(Spatial layout data)
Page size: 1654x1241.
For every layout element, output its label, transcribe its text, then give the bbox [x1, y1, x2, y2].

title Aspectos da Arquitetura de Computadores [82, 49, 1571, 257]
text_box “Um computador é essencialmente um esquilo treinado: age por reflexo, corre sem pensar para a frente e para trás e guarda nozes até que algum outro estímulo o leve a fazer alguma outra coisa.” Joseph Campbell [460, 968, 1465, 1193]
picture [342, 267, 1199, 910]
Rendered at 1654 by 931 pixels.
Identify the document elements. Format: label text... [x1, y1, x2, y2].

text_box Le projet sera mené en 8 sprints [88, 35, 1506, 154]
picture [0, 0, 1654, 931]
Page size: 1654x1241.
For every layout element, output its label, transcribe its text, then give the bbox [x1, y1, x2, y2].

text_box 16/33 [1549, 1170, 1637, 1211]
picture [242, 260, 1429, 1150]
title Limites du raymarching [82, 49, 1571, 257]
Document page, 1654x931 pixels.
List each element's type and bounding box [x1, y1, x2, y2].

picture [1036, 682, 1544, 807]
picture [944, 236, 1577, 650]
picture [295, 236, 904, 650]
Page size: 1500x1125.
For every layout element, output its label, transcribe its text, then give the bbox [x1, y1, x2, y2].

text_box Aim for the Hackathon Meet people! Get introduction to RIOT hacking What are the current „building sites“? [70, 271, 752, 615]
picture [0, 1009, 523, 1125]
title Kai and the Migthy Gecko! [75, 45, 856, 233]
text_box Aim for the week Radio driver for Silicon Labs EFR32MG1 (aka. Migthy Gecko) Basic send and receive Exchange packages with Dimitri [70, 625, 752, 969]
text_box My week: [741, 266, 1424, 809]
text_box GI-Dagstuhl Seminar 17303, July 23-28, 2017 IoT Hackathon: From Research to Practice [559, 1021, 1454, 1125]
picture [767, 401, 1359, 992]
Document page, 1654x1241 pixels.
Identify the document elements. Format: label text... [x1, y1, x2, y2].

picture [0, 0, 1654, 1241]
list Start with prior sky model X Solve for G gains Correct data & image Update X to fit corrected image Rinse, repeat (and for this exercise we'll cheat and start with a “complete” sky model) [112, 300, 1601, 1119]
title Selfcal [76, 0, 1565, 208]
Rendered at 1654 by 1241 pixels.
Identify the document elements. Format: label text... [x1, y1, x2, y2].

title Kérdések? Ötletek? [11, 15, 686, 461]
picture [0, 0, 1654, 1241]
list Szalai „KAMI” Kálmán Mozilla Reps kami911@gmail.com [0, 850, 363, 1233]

_Stated problem_.
Copy every line of the items above without changing a single character.

_Result of this task_.
Page size: 1654x1241.
For every layout element, output its label, transcribe its text, then give the bbox [x1, y1, x2, y2].

title Aspectos da Arquitetura de Computadores [82, 49, 1571, 257]
text_box “Um computador é essencialmente um esquilo treinado: age por reflexo, corre sem pensar para a frente e para trás e guarda nozes até que algum outro estímulo o leve a fazer alguma outra coisa.” Joseph Campbell [460, 968, 1465, 1193]
picture [342, 267, 1199, 910]
Rendered at 1654 by 931 pixels.
Identify the document elements. Format: label text... [x1, y1, x2, y2].

text_box Le projet sera mené en 8 sprints [88, 35, 1506, 154]
picture [0, 0, 1654, 931]
Page size: 1654x1241.
For every layout element, output its label, transcribe its text, then give the bbox [x1, y1, x2, y2].

text_box 16/33 [1549, 1170, 1637, 1211]
picture [242, 260, 1429, 1150]
title Limites du raymarching [82, 49, 1571, 257]
Document page, 1654x931 pixels.
List each element's type and bounding box [x1, y1, x2, y2].

picture [1036, 682, 1544, 807]
picture [944, 236, 1577, 650]
picture [295, 236, 904, 650]
Page size: 1500x1125.
For every layout element, output its label, transcribe its text, then give the bbox [x1, y1, x2, y2].

text_box Aim for the Hackathon Meet people! Get introduction to RIOT hacking What are the current „building sites“? [70, 271, 752, 615]
picture [0, 1009, 523, 1125]
title Kai and the Migthy Gecko! [75, 45, 856, 233]
text_box Aim for the week Radio driver for Silicon Labs EFR32MG1 (aka. Migthy Gecko) Basic send and receive Exchange packages with Dimitri [70, 625, 752, 969]
text_box My week: [741, 266, 1424, 809]
text_box GI-Dagstuhl Seminar 17303, July 23-28, 2017 IoT Hackathon: From Research to Practice [559, 1021, 1454, 1125]
picture [767, 401, 1359, 992]
Document page, 1654x1241 pixels.
Identify the document elements. Format: label text... [x1, y1, x2, y2].

picture [0, 0, 1654, 1241]
list Start with prior sky model X Solve for G gains Correct data & image Update X to fit corrected image Rinse, repeat (and for this exercise we'll cheat and start with a “complete” sky model) [112, 300, 1601, 1119]
title Selfcal [76, 0, 1565, 208]
Rendered at 1654 by 1241 pixels.
Identify the document elements. Format: label text... [x1, y1, x2, y2].

title Kérdések? Ötletek? [11, 15, 686, 461]
picture [0, 0, 1654, 1241]
list Szalai „KAMI” Kálmán Mozilla Reps kami911@gmail.com [0, 850, 363, 1233]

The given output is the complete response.